**Description of the task:** Please report each line of the data below that contains "come".

**Provided data:**
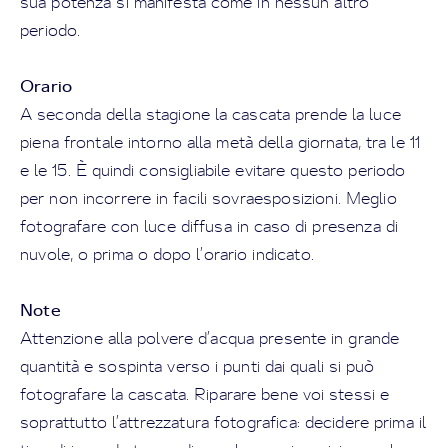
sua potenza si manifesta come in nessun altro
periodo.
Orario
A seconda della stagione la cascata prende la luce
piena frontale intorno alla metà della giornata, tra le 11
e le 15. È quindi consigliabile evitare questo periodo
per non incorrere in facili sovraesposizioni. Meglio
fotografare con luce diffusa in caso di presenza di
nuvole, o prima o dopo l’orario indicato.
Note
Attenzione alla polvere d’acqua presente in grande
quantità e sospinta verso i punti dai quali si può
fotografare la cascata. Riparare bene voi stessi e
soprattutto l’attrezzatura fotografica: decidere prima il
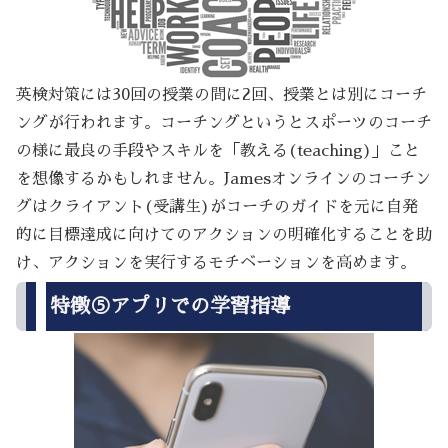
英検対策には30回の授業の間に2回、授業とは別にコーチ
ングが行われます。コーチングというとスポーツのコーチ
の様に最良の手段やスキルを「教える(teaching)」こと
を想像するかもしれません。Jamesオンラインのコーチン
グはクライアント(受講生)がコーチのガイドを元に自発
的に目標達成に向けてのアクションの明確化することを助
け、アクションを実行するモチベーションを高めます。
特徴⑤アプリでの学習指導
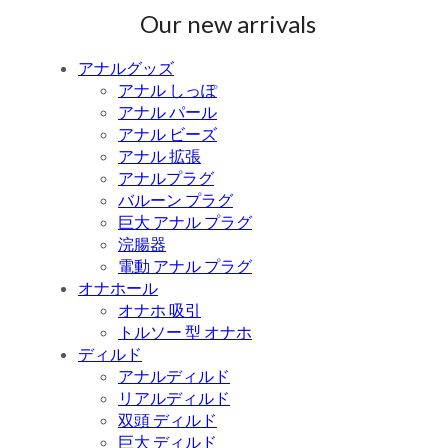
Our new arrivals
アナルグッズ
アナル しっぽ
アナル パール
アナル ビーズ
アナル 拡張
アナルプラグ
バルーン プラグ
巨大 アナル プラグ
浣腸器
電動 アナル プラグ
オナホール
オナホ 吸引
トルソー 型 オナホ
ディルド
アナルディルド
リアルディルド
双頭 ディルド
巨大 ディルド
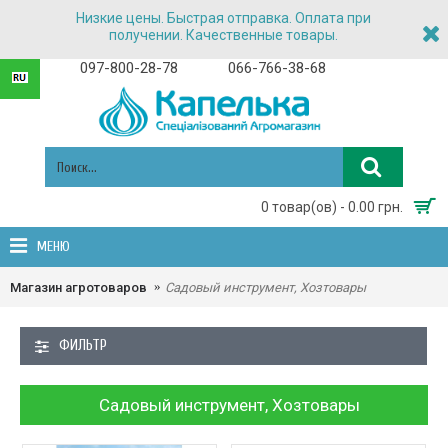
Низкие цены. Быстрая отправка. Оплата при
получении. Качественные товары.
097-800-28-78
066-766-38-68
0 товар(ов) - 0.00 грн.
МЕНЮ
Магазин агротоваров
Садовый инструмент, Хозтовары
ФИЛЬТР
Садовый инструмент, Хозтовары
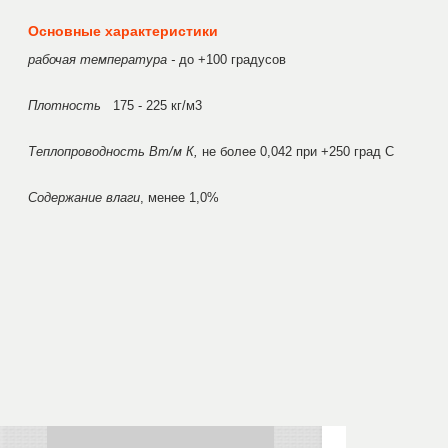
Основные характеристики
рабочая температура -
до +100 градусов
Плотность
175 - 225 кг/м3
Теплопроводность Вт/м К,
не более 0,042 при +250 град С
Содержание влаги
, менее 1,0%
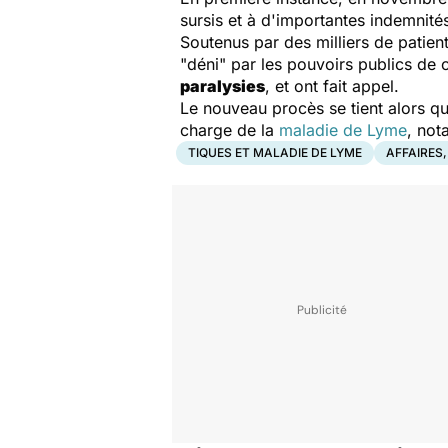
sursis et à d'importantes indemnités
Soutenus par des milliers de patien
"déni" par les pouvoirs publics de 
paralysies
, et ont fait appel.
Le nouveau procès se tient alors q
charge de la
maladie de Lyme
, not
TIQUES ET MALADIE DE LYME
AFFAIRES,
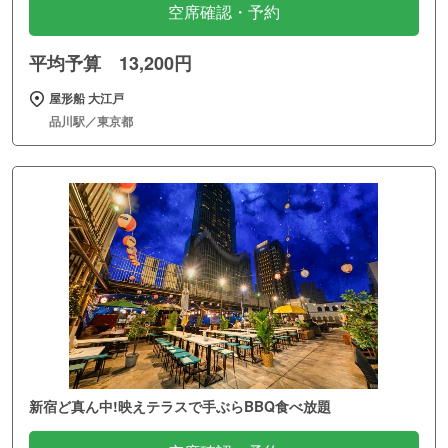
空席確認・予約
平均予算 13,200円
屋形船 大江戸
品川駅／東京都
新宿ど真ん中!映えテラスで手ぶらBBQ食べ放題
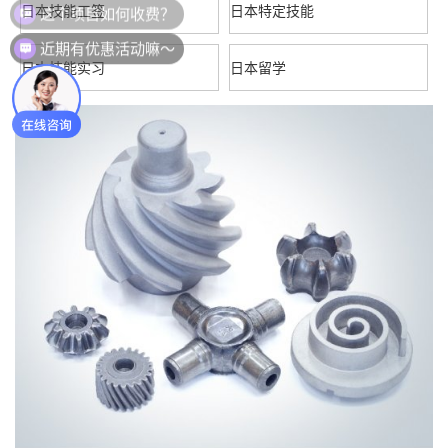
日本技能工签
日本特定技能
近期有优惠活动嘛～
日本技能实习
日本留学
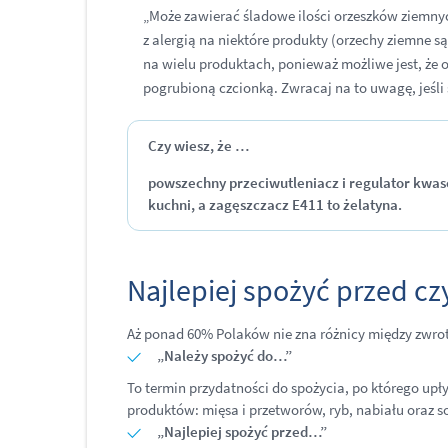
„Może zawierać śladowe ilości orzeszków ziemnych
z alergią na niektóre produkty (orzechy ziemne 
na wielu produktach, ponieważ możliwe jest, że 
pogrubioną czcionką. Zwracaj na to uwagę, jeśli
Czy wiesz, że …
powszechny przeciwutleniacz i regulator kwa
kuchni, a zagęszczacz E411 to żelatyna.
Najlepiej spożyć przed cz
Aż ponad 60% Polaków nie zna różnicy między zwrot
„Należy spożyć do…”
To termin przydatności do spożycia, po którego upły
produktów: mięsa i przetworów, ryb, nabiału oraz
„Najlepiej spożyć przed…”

==

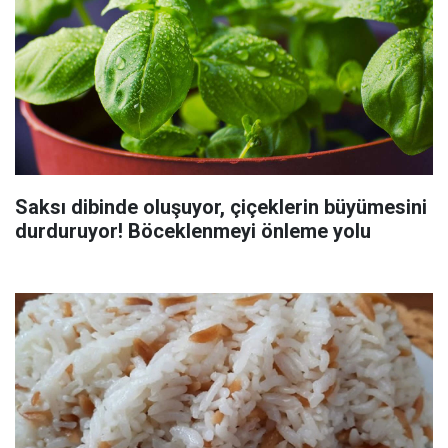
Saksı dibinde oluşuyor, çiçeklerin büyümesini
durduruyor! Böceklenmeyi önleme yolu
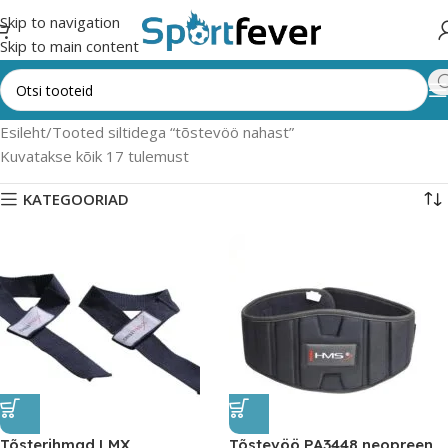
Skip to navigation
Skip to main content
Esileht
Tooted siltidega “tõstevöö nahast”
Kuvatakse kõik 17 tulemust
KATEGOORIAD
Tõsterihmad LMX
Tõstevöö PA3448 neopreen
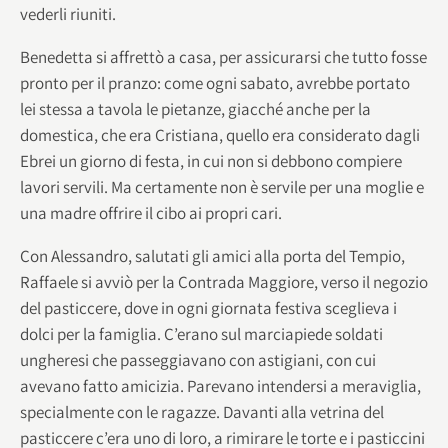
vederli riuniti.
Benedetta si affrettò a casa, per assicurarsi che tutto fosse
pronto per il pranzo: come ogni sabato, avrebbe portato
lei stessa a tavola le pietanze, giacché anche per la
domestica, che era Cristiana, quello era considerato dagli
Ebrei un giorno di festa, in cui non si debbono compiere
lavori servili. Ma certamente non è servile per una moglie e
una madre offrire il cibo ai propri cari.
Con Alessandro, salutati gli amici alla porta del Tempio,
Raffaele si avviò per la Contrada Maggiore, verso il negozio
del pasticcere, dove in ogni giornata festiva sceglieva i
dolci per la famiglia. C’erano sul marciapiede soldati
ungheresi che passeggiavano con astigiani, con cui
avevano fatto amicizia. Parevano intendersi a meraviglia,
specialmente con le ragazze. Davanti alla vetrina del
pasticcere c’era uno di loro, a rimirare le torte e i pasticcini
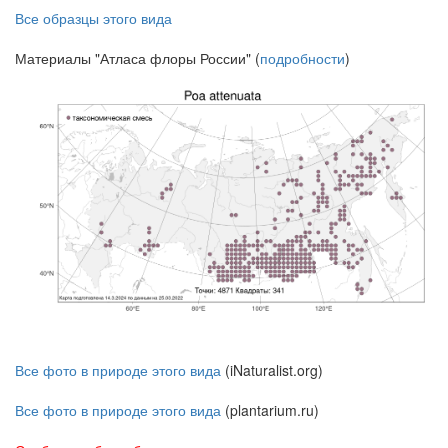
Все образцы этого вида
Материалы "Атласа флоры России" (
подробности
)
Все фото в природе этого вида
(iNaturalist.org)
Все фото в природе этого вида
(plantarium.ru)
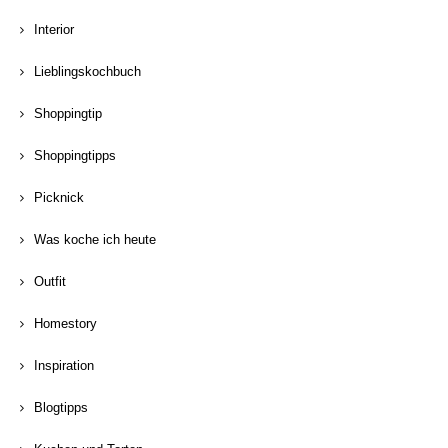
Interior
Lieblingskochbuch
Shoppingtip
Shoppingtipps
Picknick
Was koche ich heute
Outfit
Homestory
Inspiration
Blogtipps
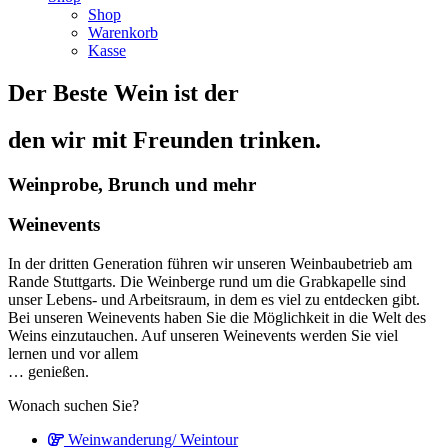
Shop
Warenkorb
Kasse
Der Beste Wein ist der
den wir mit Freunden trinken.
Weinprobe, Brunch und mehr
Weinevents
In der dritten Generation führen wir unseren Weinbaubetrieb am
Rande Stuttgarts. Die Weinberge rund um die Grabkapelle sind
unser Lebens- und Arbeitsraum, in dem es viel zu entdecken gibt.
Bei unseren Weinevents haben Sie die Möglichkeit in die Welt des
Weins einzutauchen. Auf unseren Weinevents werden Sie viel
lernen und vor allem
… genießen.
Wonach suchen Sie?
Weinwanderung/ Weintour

==

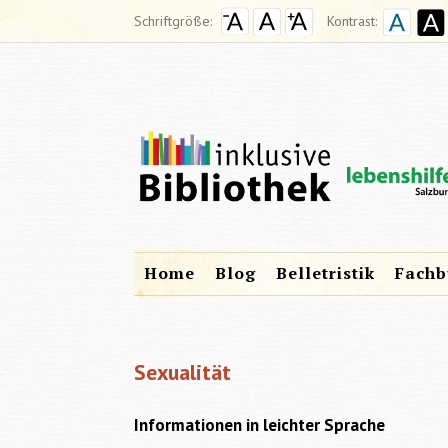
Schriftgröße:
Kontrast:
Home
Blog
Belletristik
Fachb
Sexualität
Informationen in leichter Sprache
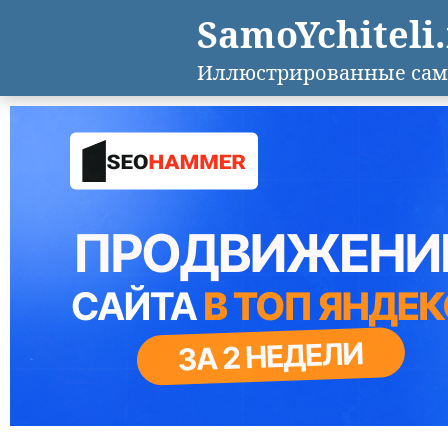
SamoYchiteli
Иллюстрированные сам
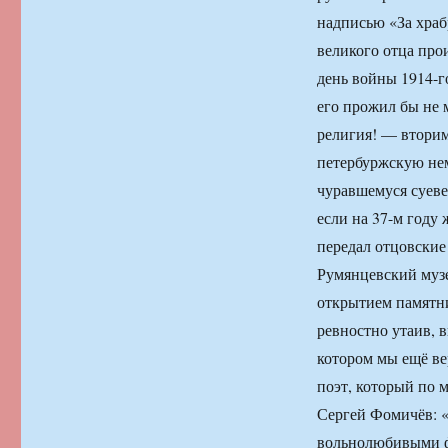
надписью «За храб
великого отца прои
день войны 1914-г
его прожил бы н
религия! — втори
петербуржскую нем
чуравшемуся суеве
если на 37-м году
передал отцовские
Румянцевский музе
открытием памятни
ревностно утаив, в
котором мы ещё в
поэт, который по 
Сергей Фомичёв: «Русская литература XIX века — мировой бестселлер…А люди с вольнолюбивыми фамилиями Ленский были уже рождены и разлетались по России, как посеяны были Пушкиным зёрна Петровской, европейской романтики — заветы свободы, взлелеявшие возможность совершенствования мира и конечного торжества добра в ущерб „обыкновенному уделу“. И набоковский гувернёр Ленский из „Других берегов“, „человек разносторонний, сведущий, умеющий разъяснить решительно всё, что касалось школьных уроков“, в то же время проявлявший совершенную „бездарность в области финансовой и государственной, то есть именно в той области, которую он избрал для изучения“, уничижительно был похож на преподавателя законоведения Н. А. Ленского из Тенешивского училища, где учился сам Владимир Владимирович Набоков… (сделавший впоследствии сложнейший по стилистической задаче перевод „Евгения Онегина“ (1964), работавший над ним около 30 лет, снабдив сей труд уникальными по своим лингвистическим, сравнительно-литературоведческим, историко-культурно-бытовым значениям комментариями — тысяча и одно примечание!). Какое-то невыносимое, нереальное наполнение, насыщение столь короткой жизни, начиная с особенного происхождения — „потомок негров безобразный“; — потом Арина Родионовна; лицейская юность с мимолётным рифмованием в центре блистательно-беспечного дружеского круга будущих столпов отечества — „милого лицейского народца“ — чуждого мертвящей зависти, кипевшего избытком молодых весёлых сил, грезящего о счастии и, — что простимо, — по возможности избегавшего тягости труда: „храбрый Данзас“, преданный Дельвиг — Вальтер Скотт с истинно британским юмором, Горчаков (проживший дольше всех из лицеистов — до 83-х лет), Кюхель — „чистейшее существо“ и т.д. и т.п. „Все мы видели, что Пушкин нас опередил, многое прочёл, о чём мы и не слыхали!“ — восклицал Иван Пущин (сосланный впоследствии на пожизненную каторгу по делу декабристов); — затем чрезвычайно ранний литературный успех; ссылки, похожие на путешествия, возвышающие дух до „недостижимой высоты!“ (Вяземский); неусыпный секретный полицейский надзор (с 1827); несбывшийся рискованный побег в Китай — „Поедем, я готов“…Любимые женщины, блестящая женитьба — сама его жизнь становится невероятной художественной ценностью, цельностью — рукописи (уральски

**Result for this exercise:**
sua potenza si manifesta come in nessun altro
pronto per il pranzo: come ogni sabato, avrebbe portato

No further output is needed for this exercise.